SOURCE EXTRACT –
◆ ◆ ◆

Successful Teams - Part I

by Derek Winter

Predictable Success Dominoes.jpg

I recently dug out and revisited two books by Les McKeown and and was reminded of the straightforward common sense wisdom that had attracted me to them in the first place.

I was pondering what it is that makes some teams successful and see's others struggle as well as why any given team (or organisation for that matter) might progress from one state to the other.

I originally had the pleasure of hearing Les speak in a tee-pee installed in a remote field in West Wales of all places. The Do Lectures was to be a memorable experience in more ways than one and as an aside, I’d encourage anyone to make the investment of attending a Do Lectures either in Wales, the US or Australia. It’ll be well worth your time and money.

It was one of those moments where an idea is so simple that you wonder why you’ve never thought of it yourself. Such common sense once you’ve been exposed to it, yet the clarity and simplicity belies a depth and distills a complexity that stands the test of time. (I’ve written previously on this blog about simplicity, which I’d humbly suggest is worth a read!) In that presentation Les was talking about how an organisation of any scale can enjoy “Predictable Success” (and perhaps unsurprisingly this was the title of his book on the topic!). But more of that later.

Back to the question that took me back there. What did these books teach me about what it takes to lead a group of people to be successful?

It perhaps could go without saying that Organisations of any size or type don’t succeed in and of themselves; they succeed only through individuals working in teams and groups. Teams or groups of people either deliver on the organisations goals/vision through their daily activities; Or they produce stress, indecision, confusion, uncertainty, distrust and frustration.

So, the nature of interactions between people is fundamental to an organisations success and likewise the nature of interactions between people is the key to the success of individual teams or groups. In his follow up book, (The Synergist) Les identified three different styles or modes of operating that people have in a team. In reality we play a mixture of the three styles, but one will be our default; Our predominant characteristic. We will all default to one of 3 natural styles when we are in a group or a team. These styles reflect the way we think and work. The relationship between these three styles can either create momentum and success or gridlock.

The foundational point in Les’s observations is that the ’triangle’ of the three roles together is inherently unstable because each achieve a sense of fulfilment or satisfaction in very different, often competing ways. That is to say a team with one member of each style will be inherently dysfunctional.

The fourth style (unsurprisingly called The Synergist) is a learned style that when added to the mix can overcome the gridlock and help the other 3 styles be successful together.

I want to explore these characteristics first*, because it is through this lens that the concepts of “Predictable Succcess” become even more interesting (I think). In this first blogpost I will introduce the three natural styles or roles. In the second blogpost I will summarise how these styles interact in formal meetings and informal communications. In the third blogpost I’ll look at what a Synergist is and why it’s important and in the last blogpost in the series I’ll discuss how these roles play a part in the growth and evolution of an organisation and either allow it to enjoy “Predictable Success” or cause it to ultimately fail.

The three styles are Visionaries, Operators and Processors.


Visionaries are big-picture thinkers turned on by ideas. They are likely to be easily bored with details and are driven by the desire to create and to achieve. These people achieve their best when they are working towards a goal they truly believe in.

A sense of fulfilment comes through the act or art or creation. They are quick to move onto the next thing.

◆ ◆ ◆

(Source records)
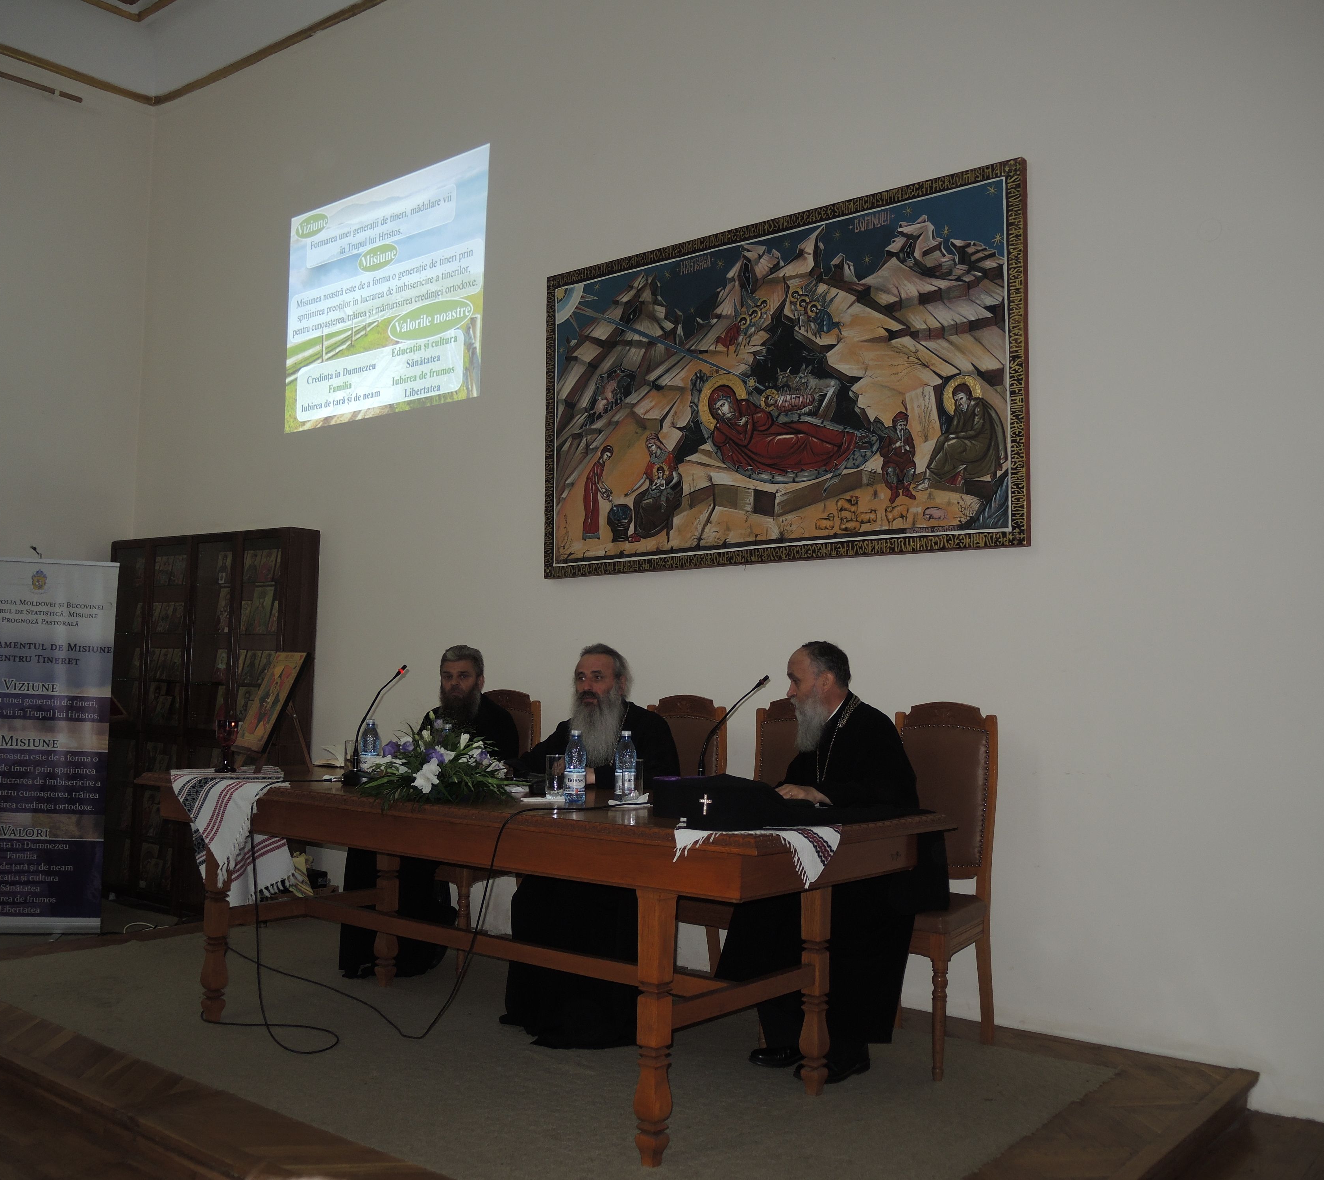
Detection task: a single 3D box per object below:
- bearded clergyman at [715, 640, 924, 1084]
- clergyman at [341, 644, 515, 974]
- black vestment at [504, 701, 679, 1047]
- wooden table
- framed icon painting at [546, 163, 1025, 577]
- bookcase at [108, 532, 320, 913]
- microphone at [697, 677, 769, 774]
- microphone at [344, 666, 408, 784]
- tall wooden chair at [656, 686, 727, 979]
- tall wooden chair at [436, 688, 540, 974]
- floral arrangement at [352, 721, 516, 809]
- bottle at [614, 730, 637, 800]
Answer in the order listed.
[{"bbox_3d":[0.542,0.850,4.249,0.732,1.345,0.566,3,-5,-22],"label":"bearded clergyman"},{"bbox_3d":[-0.936,0.875,5.182,0.560,1.300,0.720,-2,-6,35],"label":"clergyman"},{"bbox_3d":[-0.208,0.992,4.698,0.673,1.115,0.732,-3,-6,38],"label":"black vestment"},{"bbox_3d":[-0.614,1.083,4.144,2.968,0.838,0.838,-3,-6,41],"label":"wooden table"},{"bbox_3d":[0.393,-0.820,5.341,2.350,1.440,0.041,-3,-6,38],"label":"framed icon painting"},{"bbox_3d":[-2.641,0.773,7.349,1.558,2.170,0.224,-2,-5,33],"label":"bookcase"},{"bbox_3d":[0.194,0.444,3.835,0.310,0.395,0.120,4,-6,-37],"label":"microphone"},{"bbox_3d":[-1.079,0.495,4.796,0.106,0.431,0.283,-3,-6,38],"label":"microphone"},{"bbox_3d":[-0.063,0.996,4.944,0.460,1.148,0.566,-3,-6,38],"label":"tall wooden chair"},{"bbox_3d":[-0.842,0.986,5.365,0.450,1.110,0.570,-3,-6,37],"label":"tall wooden chair"},{"bbox_3d":[-0.684,0.526,3.832,0.520,0.230,0.440,-3,-6,40],"label":"floral arrangement"},{"bbox_3d":[-0.109,0.535,3.897,0.067,0.212,0.067,1,-5,-2],"label":"bottle"}]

◆ ◆ ◆

WHAT YOU WILL DO –
**1.** In the Successful Teams post, what are the three natural styles people default to in a team?
**2.** Please translate this sentence from the Successful Teams post into Spanish: "These styles reflect the way we think and work."

ANSWERS TO THE EXERCISES –
**1.** Visionaries, Operators and Processors.

**2.** Estos estilos reflejan la forma en que pensamos y trabajamos.